Stressed: Tips For The “Stress Proof Brain”!

According to the American Psychological Association (APA), Americans had the most statistically significant increase in stress levels in the last ten years. Such stress is debilitating to both brain and body. Stress destroys! Psychologist Melanie Greenberg has authored a new book, “The Stress Proof Brain”, to help interested folks combat stress. She presents five tips. Coincidentally, these are the five tips I teach my clients/patients. Here they are, along with my commentary.
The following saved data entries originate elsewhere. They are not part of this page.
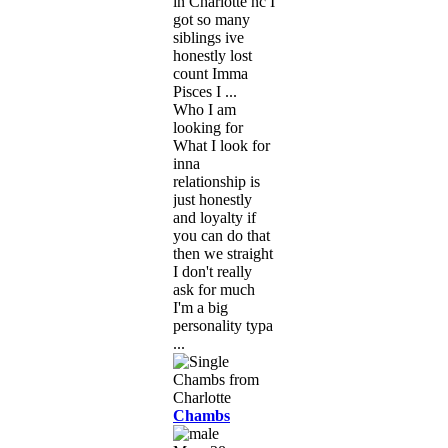
in Charlotte nc I
got so many
siblings ive
honestly lost
count Imma
Pisces I ...
Who I am
looking for
What I look for
inna
relationship is
just honestly
and loyalty if
you can do that
then we straight
I don't really
ask for much
I'm a big
personality typa
...
Chambs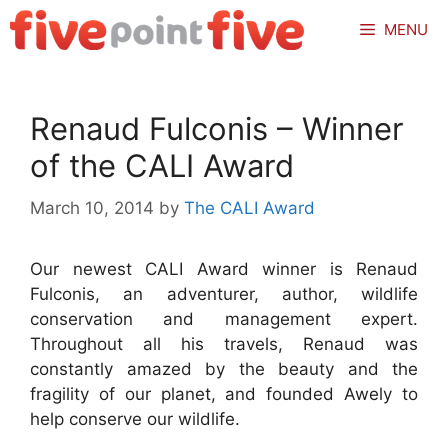
Skip
MENU
to
content
Renaud Fulconis – Winner
of the CALI Award
March 10, 2014
by
The CALI Award
Our newest CALI Award winner is Renaud
Fulconis, an adventurer, author, wildlife
conservation and management expert.
Throughout all his travels, Renaud was
constantly amazed by the beauty and the
fragility of our planet, and founded Awely to
help conserve our wildlife.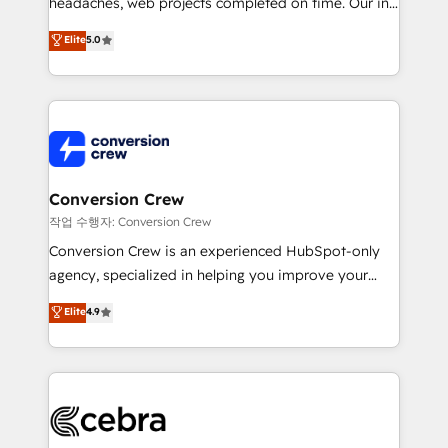
headaches, web projects completed on time. Our in-
SOC 2 Type II and ISO 27001 certified, reinforcing
house team of certified CRM architects, experts,
our commitment to data security and compliance. At
Elite
5.0
developers, designers, and marketers handles all
OneMetric, we help revenue teams focus on the
aspects of your HubSpot. ✨ 400+ global clients ✨
OneMetric that matters most: revenue.
100+ seamless migrations from 15+ different CRMs
✨ 100,000+ hours in HubSpot projects, 75+ full Hub
implementations, and 5,000+ pages ✨ CS: Clients
generating 7-digit MRR from inbound campaigns ✨
CS: 245% organic growth & +751% new visitors for a
Conversion Crew
full-funnel HubSpot project ✨ CS: 415% conversion
작업 수행자: Conversion Crew
boost with a new HubSpot site Recognized leaders:
Conversion Crew is an experienced HubSpot-only
🏆 HubSpot Platform Migration Impact Award 🏆
agency, specialized in helping you improve your
Clutch HubSpot Global Leader 🏆 Finalist: HubSpot
online processes. This means we help you with: -
Elite
4.9
Inbound Campaign of the Year 🏆 Gold AVA Digital
Implementing HubSpot (CRM, Marketing, Sales,
Award for Best Website 🌟 Accreditations: CRM
Service and Operations) - Developing fast, good-
Implementation, HubSpot Content Experience, CRM
looking websites in the HubSpot CMS - Building
Data Migration & Custom Integration
(custom) integrations between HubSpot and other
systems you use You need a clear method to reach
your goals. Therefore, we take a critical look at your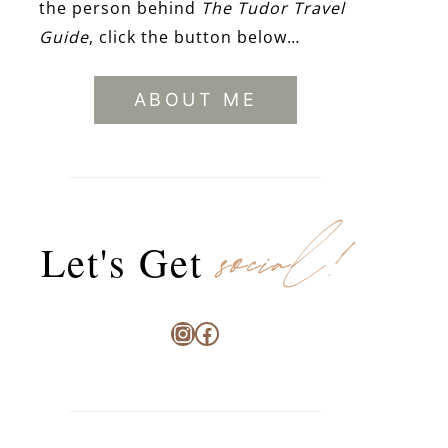
the person behind
The Tudor Travel
Guide
, click the button below…
ABOUT ME
social!
Let's Get
Instagram
Facebook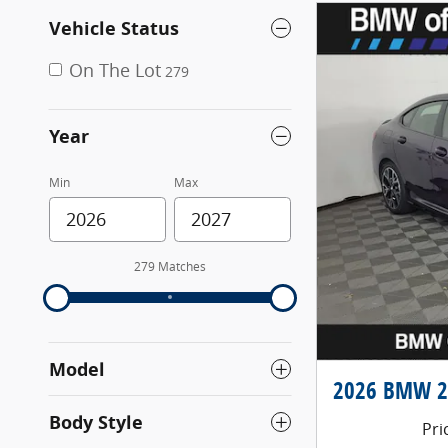
Vehicle Status
On The Lot
279
Year
Min
Max
279 Matches
Model
2026 BMW 2 
Body Style
Pri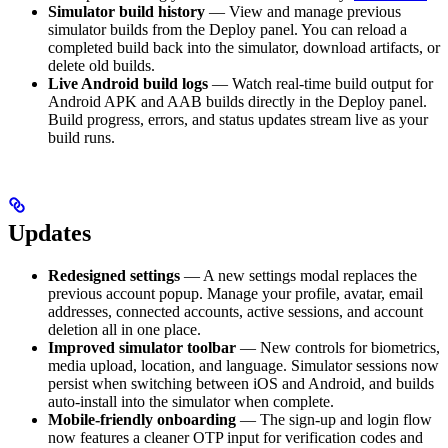
Simulator build history
— View and manage previous
simulator builds from the Deploy panel. You can reload a
completed build back into the simulator, download artifacts, or
delete old builds.
Live Android build logs
— Watch real-time build output for
Android APK and AAB builds directly in the Deploy panel.
Build progress, errors, and status updates stream live as your
build runs.
Updates
Redesigned settings
— A new settings modal replaces the
previous account popup. Manage your profile, avatar, email
addresses, connected accounts, active sessions, and account
deletion all in one place.
Improved simulator toolbar
— New controls for biometrics,
media upload, location, and language. Simulator sessions now
persist when switching between iOS and Android, and builds
auto-install into the simulator when complete.
Mobile-friendly onboarding
— The sign-up and login flow
now features a cleaner OTP input for verification codes and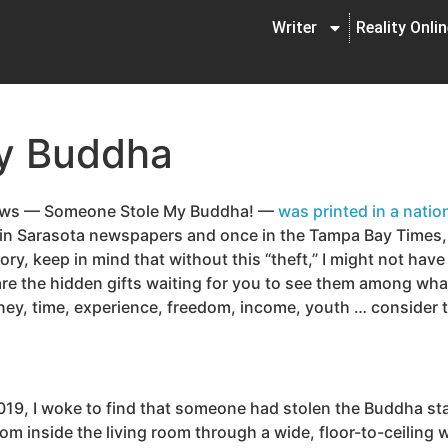
Writer
Reality Onli
y Buddha
llows — Someone Stole My Buddha! —
was printed in a nation
y in Sarasota newspapers and once in the Tampa Bay Times, 
ory, keep in mind that without this “theft,” I might not have
 are the hidden gifts waiting for you to see them among wh
y, time, experience, freedom, income, youth … consider the
019, I woke to find that someone had stolen the Buddha sta
 inside the living room through a wide, floor-to-ceiling wi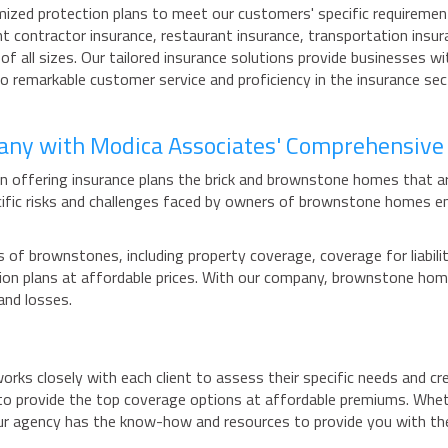
mized protection plans to meet our customers' specific requirement
t contractor insurance, restaurant insurance, transportation insur
of all sizes. Our tailored insurance solutions provide businesses w
 to remarkable customer service and proficiency in the insurance s
pany with Modica Associates' Comprehensive
n offering insurance plans the brick and brownstone homes that a
cific risks and challenges faced by owners of brownstone homes e
of brownstones, including property coverage, coverage for liabilit
ection plans at affordable prices. With our company, brownstone h
and losses.
ks closely with each client to assess their specific needs and cr
to provide the top coverage options at affordable premiums. Whethe
ur agency has the know-how and resources to provide you with th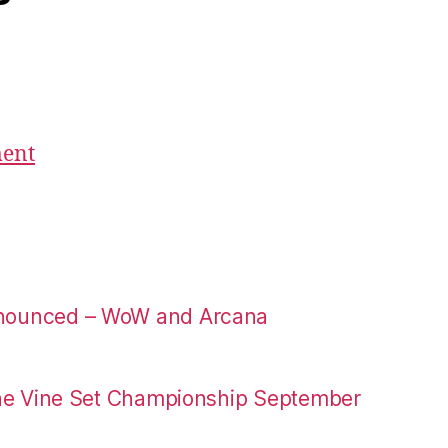
ment
nounced – WoW and Arcana
the Vine Set Championship September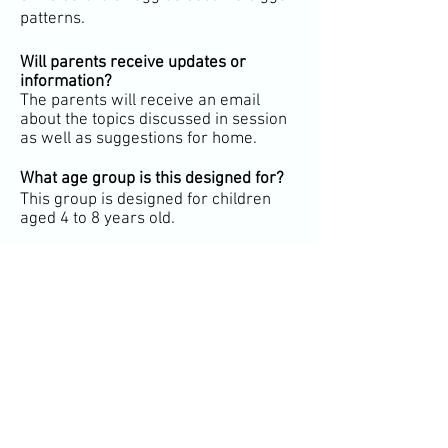
patterns.
Will parents receive updates or
information
?
The parents will receive an email
about the topics discussed in session
as well as suggestions for home.
What age group is this designed for?
This group is designed for children
aged 4 to 8 years old.
Is prior therapy experience required?
No. This group is designed to feel
approachable, engaging, and
supportive for children whether or not
they’ve participated in therapy before
This play and art-based therapy group
may be covered in your insurance,
please contact us for more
  1. LIVE IN THE MOMENT: Too often people stress/worry about something from the past or what might occur in the future. Focus on the here and now. Calm down by listening to your breathing and/or find a type of meditation that work for you. Vigorous exercise assists. These efforts calm the brain and fight off anxiety.
  2. FOCUS ON WHAT YOU CAN CONTROL: Actively compartmentalizing what you can control and re-directing your mind to that which you can control lowers your irrational stress.
  3. EXAMINE YOUR THOUGHTS: If a pervasive thought is negative and stressful, “change the channel” – change to a different thought that is positive. While this is not always easy, especially when you are obsessing, it is worth the effort to try and do this. The more you do it the easier it becomes. You can control what thoughts, and consequent feelings, are present in your brain more that you might think
  4. PRACTICE SELF COMPASSION: Too often you can get down on yourself, blaming or criticizing. Be gentle with yourself. Learn to love yourself and display it in various ways.
  5. FIND LIKE MINDED PEOPLE: Sharing your thoughts, feelings, and time with positive caring people helps to reduce stress and help you find solutions when needed. Being accepted and nurtured is stress reducing.

Respected Reader, I hope you will take a minute to examine what your stress level is. Regardless of the intensity these five tips can lower it and help you function at a better level. If these practical tips don’t help you may have a deeper more resistant anxiety and might want to consider psychotherapy as a remedy.